(Indoor and outdoor scene photos)
━━━━━━━━━━

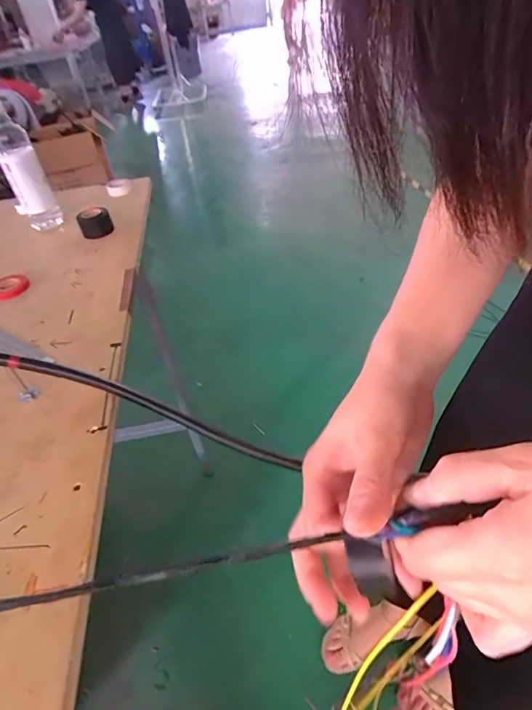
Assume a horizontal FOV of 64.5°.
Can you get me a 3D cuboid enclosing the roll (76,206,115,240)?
[{"bbox_3d":[-0.335,-0.257,0.823,0.063,0.041,0.055,-24,44,-17],"label":"roll"}]

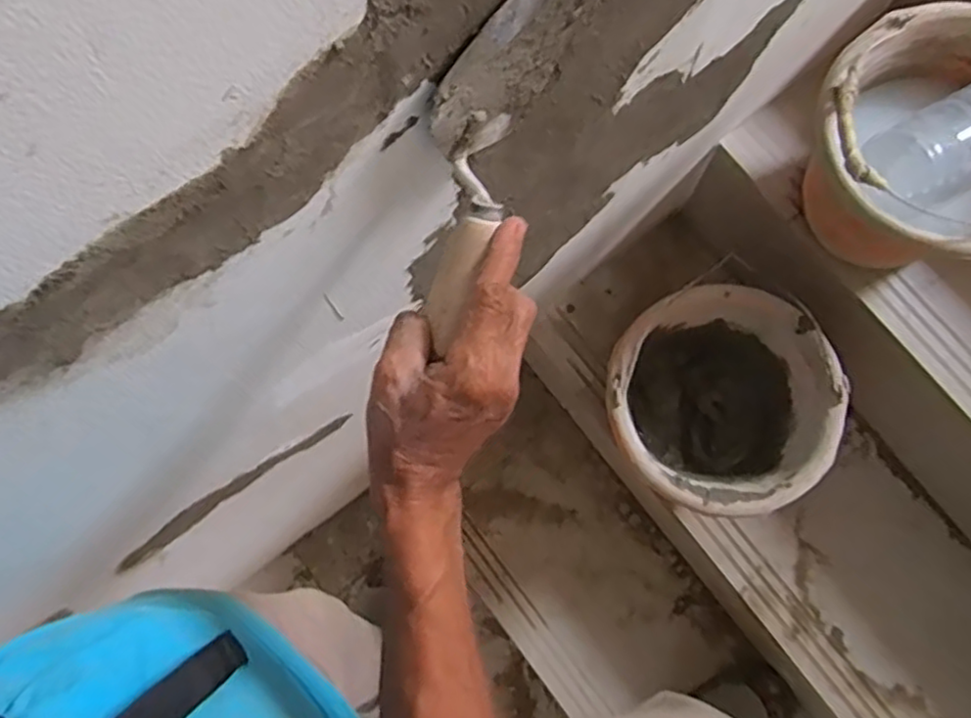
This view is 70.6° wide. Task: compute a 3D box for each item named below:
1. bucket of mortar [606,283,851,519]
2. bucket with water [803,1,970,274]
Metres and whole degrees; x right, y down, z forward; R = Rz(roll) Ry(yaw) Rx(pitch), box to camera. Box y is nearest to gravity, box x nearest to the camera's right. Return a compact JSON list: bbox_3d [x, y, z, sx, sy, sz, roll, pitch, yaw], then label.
[{"bbox_3d":[0.265,0.059,0.833,0.241,0.194,0.241,0,78,1],"label":"bucket of mortar"},{"bbox_3d":[0.432,-0.200,0.671,0.240,0.194,0.232,0,78,1],"label":"bucket with water"}]

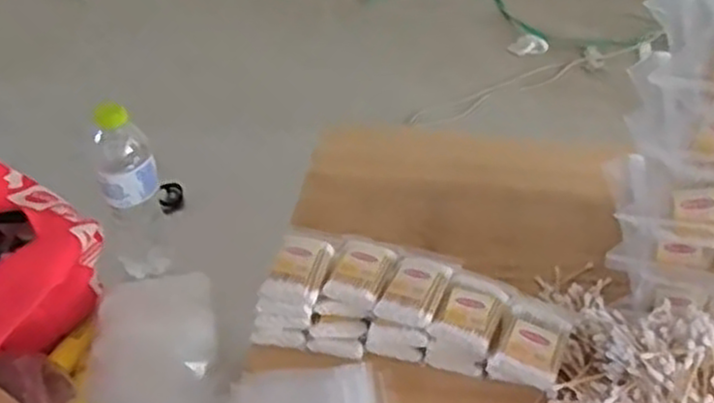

━━━━━━━━━━

_Your objective_. Copy out, with no pictures, the lines from the one containing "This view is" through the last line of the data above, both ends included and each word unchanged.

_Response_.
This view is 70.6° wide. Task: compute a 3D box for each item named below:
1. bucket of mortar [606,283,851,519]
2. bucket with water [803,1,970,274]
Metres and whole degrees; x right, y down, z forward; R = Rz(roll) Ry(yaw) Rx(pitch), box to camera. Box y is nearest to gravity, box x nearest to the camera's right. Return a compact JSON list: bbox_3d [x, y, z, sx, sy, sz, roll, pitch, yaw], then label.
[{"bbox_3d":[0.265,0.059,0.833,0.241,0.194,0.241,0,78,1],"label":"bucket of mortar"},{"bbox_3d":[0.432,-0.200,0.671,0.240,0.194,0.232,0,78,1],"label":"bucket with water"}]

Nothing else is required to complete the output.